In San Diego we don’t care for the way the Manning family handled the draft back in ‘04. They showed no respect for us whatsoever. Frankly, I love Eli Manning and think he’ll be among the elite QBs of his generation. He still isn’t as good as our Phil Rivers. He’s not as physically gifted, a fact no football fan would argue. The main edge Rivers has though is his leadership. Though the Chargers are far better known as LT’s team, the players look to Rivers, as he’s shown he has the ‘IT’ great QBs need to achieve great things.
The Giants couldn’t beat the top three teams in the AFC — Chargers, Colts, or Patriots. Heck, the Chargers probably would’ve beat New England in the AFC championship game had it not been for the 3 Pro Bowl players with severe injuries — all on offense. But let’s not cry over spilt milk.

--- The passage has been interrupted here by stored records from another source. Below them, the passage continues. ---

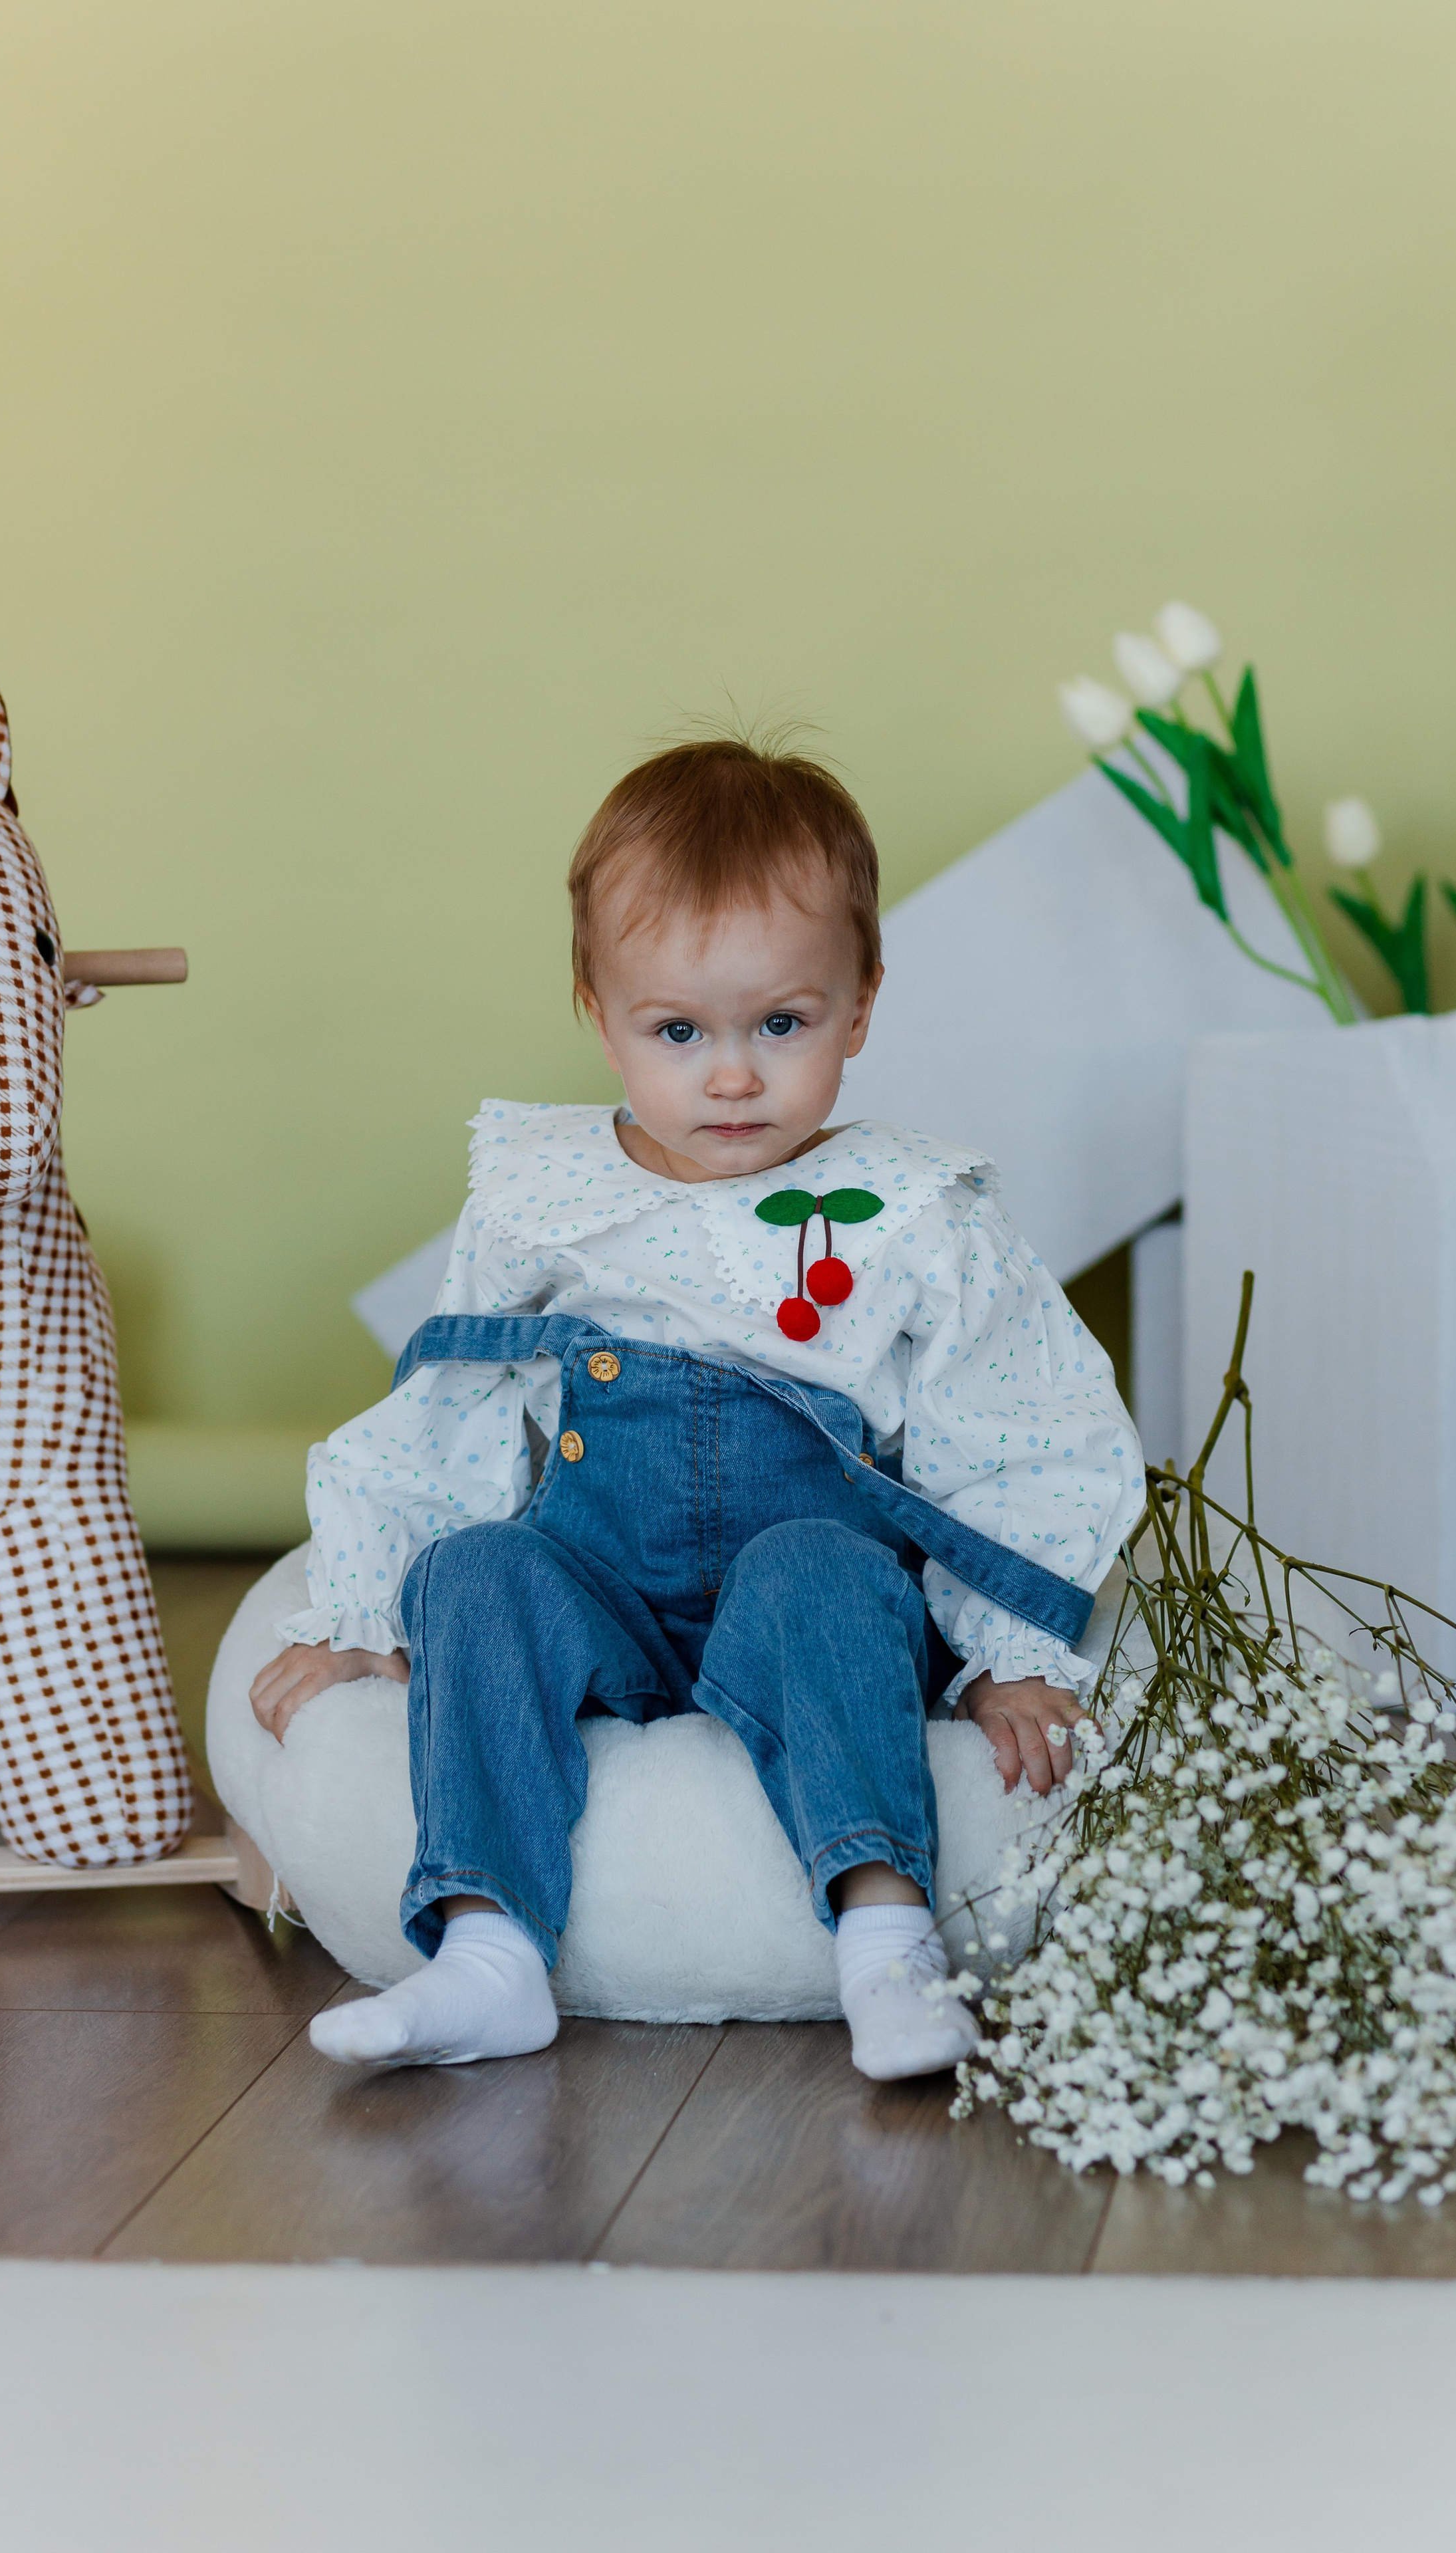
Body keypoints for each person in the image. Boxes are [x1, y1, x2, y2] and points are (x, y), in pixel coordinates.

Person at [250, 737, 1144, 2079]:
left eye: (779, 1024)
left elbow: (1019, 1430)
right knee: (481, 1571)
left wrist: (1009, 1652)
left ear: (859, 1004)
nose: (730, 1077)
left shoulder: (913, 1214)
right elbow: (452, 1409)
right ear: (597, 1012)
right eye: (677, 1033)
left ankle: (884, 1945)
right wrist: (367, 1615)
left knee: (825, 1572)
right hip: (596, 1581)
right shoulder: (543, 1196)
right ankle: (489, 1951)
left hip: (796, 1602)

If the Giants play the best game possible, get a few calls and a few Patriot mistakes, they’ll beat the point spread. I want them to win desperately, but reality tells me if they played the game 10 times, the Pats win at least 9.
Patriots 39 Giants 24And it won’t look that close in real time.
Posted on January 13, 2008 @ 3:18 pm - Written by BawldGuy
I was dead wrong when predicting last week the Chargers would win by a field goal, 27-24 in overtime. Turns out they didn’t need any extra time. Nor did they need a healthy Antonio Gates. Or L.T. Or Phillip Rivers.
Also, I got the score wrong, as the final was 28-24.
My bad.
Next, we’ll find out how well Tom Brady throws while either running for his life, or on his back. If the Pats can’t mount a running game any better than the Colts did today, Glendale will be awash in Gold, Blue, and Lightning Bolts February 3rd.
Whatever you do, take San Diego and the points. The sport world is so in love with New England this year, they’ll no doubt be favored by at least 10 points.